The analysis has Republicans giddy with electoral surprise despite the potential for more problems with Latino voters over immigration policy issues – including outright GOP rejection of the DREAM Act during the 2010 lame duck Congressional session. But, as with every issue and event in politics, many Latino voters could have a short memory by 2012, providing an opening for Republicans wide enough to exploit.
And if it won’t budge in 2012, there is always 2016.
Looking at the four years following a second term of President Barack Obama could be the focus of former Florida Gov. Jeb Bush (R-FL), a brethren of the Bush political dynasty that has been the source of open speculation regarding a 2016 Presidential run. Co-chairing a gathering of conservative luminaries at this week’s Hispanic Leadership Network inaugural conference in Coral Gables, the Bush push for a new GOP outreach strategy could be open toying with the electoral battlefield, including a close examination of prize states like Texas and Florida. “While the reason for such low numbers is debatable, the way to turn them around is clear: a long-term commitment to outreach and better articulation of our values by conservative leaders,” Bush wrote in a recent Miami Herald opinion piece. “I don’t think 40 percent of the Hispanic vote can be our ceiling if we plan to impact our nation in the coming decades.”
Bush claims GOP inroads with Latino voters in the future are “inextricably linked to the continued success of the center-right movement.”

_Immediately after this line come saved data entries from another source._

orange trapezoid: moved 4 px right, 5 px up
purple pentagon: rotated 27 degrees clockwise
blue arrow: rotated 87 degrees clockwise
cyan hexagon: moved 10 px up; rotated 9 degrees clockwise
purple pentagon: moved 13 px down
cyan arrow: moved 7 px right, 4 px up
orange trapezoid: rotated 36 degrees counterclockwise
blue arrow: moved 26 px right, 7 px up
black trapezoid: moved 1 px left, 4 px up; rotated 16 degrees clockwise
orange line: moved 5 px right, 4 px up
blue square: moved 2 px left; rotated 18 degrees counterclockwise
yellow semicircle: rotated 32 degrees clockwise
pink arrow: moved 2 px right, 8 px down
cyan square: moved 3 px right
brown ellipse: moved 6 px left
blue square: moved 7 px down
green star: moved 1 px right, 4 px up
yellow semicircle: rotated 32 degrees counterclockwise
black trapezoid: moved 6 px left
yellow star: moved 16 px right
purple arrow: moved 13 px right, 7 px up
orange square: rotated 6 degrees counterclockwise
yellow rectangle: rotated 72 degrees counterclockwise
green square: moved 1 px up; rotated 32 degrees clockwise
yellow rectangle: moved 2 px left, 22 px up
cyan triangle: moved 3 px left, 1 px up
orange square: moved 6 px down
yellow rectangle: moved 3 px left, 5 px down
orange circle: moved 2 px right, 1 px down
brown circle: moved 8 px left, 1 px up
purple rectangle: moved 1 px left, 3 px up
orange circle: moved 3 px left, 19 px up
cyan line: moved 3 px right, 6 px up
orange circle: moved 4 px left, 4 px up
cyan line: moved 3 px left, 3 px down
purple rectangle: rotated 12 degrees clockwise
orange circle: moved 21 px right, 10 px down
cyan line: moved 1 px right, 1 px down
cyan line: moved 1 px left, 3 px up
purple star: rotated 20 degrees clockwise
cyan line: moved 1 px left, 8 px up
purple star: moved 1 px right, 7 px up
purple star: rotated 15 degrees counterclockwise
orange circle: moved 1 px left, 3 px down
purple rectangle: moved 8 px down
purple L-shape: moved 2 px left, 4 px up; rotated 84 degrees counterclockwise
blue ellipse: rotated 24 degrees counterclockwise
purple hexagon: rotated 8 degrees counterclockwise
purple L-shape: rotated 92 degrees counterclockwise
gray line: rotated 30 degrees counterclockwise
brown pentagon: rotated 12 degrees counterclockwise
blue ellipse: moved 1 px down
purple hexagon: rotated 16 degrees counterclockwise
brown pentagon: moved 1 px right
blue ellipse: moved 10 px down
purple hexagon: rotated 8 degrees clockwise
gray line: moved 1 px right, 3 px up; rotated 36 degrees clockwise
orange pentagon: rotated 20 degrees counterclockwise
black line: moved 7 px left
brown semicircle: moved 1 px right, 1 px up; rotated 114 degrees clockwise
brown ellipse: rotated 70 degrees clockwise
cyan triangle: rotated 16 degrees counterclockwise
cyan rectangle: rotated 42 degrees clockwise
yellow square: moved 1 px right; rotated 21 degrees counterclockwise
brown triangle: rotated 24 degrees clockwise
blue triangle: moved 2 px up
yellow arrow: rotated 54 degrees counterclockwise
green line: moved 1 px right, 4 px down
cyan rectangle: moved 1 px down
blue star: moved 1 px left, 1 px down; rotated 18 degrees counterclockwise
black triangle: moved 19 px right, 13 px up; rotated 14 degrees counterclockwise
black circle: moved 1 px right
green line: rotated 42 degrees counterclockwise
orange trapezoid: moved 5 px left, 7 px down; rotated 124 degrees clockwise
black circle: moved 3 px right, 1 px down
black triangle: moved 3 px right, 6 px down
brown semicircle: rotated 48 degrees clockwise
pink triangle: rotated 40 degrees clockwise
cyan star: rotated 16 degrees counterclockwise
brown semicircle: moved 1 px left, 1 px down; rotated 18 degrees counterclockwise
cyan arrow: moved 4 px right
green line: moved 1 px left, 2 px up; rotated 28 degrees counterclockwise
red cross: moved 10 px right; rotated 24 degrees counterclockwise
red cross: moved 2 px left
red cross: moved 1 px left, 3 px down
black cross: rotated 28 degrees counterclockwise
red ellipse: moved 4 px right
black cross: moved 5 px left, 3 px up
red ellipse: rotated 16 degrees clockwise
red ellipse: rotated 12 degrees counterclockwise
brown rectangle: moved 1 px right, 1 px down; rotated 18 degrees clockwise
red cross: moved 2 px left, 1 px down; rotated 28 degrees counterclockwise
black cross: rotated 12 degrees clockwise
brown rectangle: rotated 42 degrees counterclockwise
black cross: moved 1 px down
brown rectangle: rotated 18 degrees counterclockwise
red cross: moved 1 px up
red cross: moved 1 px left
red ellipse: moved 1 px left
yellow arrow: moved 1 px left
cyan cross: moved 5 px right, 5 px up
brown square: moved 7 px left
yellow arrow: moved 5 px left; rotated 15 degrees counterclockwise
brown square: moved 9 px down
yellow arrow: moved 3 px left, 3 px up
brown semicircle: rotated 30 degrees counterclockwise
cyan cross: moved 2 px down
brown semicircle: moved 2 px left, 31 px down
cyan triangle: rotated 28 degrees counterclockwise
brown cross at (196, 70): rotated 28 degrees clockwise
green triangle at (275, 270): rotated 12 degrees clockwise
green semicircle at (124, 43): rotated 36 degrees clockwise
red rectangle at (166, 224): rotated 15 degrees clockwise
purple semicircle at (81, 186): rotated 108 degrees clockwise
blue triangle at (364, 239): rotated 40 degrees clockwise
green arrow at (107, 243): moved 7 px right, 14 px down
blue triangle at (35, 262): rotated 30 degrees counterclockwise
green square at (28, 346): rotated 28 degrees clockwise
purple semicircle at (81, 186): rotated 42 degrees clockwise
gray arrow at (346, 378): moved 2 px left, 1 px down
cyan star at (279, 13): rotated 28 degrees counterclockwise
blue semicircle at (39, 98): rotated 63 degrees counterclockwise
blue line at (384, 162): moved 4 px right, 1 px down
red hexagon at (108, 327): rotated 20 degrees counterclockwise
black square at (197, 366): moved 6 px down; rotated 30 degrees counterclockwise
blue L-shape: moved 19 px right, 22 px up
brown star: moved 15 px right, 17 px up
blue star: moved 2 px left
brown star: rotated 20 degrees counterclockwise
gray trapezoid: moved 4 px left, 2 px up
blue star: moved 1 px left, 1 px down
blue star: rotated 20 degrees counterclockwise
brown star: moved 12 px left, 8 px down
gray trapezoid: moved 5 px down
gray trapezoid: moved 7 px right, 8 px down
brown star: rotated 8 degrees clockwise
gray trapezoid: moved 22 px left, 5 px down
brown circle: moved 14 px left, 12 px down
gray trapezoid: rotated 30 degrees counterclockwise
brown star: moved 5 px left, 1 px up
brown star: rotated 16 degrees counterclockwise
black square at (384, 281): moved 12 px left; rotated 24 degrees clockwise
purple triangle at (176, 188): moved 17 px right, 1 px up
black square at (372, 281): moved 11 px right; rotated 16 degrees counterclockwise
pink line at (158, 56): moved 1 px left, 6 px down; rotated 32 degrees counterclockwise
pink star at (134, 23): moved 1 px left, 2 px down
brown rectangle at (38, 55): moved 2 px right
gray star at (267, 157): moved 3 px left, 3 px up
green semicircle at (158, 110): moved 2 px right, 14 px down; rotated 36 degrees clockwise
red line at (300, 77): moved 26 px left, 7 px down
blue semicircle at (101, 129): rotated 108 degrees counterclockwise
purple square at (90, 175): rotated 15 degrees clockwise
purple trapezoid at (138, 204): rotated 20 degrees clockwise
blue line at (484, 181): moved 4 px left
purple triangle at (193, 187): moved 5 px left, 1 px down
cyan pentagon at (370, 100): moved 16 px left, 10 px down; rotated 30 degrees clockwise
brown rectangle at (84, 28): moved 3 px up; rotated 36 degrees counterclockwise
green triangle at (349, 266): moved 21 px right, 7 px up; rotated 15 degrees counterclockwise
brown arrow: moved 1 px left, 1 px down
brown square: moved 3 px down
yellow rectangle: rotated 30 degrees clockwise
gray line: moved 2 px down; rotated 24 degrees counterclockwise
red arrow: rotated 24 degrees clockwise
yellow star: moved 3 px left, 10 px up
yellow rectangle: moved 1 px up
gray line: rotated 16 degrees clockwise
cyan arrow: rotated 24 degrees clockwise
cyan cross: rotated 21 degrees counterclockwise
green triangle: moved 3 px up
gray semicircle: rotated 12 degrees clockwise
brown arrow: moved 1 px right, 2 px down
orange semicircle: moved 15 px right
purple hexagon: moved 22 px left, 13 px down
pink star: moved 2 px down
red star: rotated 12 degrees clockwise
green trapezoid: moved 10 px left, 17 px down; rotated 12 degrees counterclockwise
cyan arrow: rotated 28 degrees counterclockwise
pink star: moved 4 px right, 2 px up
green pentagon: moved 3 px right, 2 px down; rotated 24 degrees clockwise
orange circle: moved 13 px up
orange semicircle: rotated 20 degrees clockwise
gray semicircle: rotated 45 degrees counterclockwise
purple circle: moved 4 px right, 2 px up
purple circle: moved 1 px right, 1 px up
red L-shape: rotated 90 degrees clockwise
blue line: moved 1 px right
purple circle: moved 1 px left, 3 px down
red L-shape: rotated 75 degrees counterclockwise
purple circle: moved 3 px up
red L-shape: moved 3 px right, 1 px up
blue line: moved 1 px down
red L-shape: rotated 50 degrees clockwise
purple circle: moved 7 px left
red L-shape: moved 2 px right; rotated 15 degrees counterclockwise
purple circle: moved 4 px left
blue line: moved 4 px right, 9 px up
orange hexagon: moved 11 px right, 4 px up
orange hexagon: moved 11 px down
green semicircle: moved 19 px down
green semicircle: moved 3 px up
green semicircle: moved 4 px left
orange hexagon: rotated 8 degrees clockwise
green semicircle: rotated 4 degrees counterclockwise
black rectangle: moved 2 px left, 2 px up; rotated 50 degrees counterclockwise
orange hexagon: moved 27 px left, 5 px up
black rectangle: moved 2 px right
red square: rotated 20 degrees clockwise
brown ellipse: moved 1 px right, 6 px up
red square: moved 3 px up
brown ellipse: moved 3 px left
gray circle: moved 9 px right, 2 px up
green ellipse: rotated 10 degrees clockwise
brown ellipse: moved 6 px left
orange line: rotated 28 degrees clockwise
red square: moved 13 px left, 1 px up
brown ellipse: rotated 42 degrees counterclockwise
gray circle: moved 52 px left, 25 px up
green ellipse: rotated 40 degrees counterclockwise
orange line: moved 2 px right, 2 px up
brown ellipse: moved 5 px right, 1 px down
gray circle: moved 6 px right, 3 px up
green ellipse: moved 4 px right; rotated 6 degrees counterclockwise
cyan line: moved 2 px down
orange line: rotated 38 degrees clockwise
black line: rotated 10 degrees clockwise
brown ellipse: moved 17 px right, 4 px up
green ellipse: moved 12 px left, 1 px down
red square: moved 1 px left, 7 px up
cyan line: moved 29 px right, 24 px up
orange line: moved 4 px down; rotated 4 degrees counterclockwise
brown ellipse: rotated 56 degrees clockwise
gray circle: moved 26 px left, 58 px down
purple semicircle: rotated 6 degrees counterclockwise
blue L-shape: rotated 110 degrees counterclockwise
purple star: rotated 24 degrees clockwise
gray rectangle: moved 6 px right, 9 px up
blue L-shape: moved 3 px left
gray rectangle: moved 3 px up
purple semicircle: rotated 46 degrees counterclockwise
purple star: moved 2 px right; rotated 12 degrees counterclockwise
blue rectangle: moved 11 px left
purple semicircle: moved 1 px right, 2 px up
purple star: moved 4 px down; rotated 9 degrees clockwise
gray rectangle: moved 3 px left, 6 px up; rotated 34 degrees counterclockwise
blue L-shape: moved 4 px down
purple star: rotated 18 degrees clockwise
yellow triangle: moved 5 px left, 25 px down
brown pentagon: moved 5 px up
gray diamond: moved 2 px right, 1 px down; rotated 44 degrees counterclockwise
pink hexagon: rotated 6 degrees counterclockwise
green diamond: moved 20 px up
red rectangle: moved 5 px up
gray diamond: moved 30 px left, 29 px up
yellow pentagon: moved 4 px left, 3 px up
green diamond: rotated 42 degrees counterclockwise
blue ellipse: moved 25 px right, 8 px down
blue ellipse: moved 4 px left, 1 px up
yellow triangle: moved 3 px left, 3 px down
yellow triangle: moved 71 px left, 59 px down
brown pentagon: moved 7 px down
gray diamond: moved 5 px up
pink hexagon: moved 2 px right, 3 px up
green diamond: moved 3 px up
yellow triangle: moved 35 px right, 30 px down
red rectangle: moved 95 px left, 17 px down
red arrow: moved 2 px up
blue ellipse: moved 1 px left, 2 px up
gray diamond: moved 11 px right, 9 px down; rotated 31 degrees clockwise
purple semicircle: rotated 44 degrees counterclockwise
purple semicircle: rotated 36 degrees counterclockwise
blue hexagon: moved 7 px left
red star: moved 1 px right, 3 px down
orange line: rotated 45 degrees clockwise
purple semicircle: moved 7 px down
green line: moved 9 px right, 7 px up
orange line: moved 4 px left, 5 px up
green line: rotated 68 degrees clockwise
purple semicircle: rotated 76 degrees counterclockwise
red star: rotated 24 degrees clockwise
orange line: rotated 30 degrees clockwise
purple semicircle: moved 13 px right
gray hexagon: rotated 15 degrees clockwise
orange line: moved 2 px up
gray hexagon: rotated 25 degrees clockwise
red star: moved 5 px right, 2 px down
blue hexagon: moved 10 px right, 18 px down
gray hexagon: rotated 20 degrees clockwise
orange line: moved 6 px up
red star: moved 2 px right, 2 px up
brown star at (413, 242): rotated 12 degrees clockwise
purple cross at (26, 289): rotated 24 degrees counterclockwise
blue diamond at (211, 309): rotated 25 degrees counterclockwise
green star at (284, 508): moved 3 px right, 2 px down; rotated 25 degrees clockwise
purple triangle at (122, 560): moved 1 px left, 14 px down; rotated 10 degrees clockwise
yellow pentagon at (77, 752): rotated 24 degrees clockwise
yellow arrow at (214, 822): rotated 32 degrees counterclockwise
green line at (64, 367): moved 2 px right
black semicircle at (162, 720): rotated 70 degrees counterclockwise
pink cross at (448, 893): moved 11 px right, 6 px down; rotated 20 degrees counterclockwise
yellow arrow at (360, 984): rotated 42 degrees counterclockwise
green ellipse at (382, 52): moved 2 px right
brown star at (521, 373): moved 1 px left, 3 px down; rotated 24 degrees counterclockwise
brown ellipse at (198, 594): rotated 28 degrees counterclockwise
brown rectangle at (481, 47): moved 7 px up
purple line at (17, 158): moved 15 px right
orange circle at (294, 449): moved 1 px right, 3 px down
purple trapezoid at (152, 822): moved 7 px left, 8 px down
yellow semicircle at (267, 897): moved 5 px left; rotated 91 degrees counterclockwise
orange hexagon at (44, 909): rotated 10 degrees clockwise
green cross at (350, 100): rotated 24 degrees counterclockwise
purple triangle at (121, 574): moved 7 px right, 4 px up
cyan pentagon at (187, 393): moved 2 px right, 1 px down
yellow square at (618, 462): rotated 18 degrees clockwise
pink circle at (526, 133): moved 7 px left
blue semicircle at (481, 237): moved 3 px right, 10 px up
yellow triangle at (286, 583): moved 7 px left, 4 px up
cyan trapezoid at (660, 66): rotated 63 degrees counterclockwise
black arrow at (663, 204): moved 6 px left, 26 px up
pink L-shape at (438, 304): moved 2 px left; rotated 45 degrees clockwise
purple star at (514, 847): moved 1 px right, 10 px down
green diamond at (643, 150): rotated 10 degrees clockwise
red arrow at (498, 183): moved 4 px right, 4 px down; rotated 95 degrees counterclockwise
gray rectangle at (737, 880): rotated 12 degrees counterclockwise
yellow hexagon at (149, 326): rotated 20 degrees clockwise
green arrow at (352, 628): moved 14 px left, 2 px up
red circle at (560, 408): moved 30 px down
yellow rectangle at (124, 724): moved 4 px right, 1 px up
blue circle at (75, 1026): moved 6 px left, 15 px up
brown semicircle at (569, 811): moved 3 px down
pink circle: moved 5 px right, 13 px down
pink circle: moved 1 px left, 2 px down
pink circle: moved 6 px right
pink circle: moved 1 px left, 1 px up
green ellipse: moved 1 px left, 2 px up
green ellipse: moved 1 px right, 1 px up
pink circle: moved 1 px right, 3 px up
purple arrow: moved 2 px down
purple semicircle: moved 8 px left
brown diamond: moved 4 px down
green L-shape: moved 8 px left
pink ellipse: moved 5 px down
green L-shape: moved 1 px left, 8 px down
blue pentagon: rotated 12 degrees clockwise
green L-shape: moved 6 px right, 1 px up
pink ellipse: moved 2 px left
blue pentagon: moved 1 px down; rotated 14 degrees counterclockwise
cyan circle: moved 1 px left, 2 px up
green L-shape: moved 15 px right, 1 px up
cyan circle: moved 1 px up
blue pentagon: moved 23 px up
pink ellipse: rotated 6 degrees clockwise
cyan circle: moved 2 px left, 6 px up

Republican focus on the Latino vote, particularly in the South, could be nervous recognition that conventional wisdom predicting massive GOP seat gains through redistricting could be premature. Much of the population shifts to the South are occurring due to an increase in three factors: 1. A steady exodus of African Americans from the North to the South, where there is cheaper housing and a relative spike in job growth; 2. The explosion of the Latino population, particularly in Southern border states; and 3. A marked increase in younger residents and younger families in Southern states. All three demographic groups traditionally lean Democratic during election cycles. Hence, redistricting might prove much more problematic for Republican-led state legislatures than previously thought.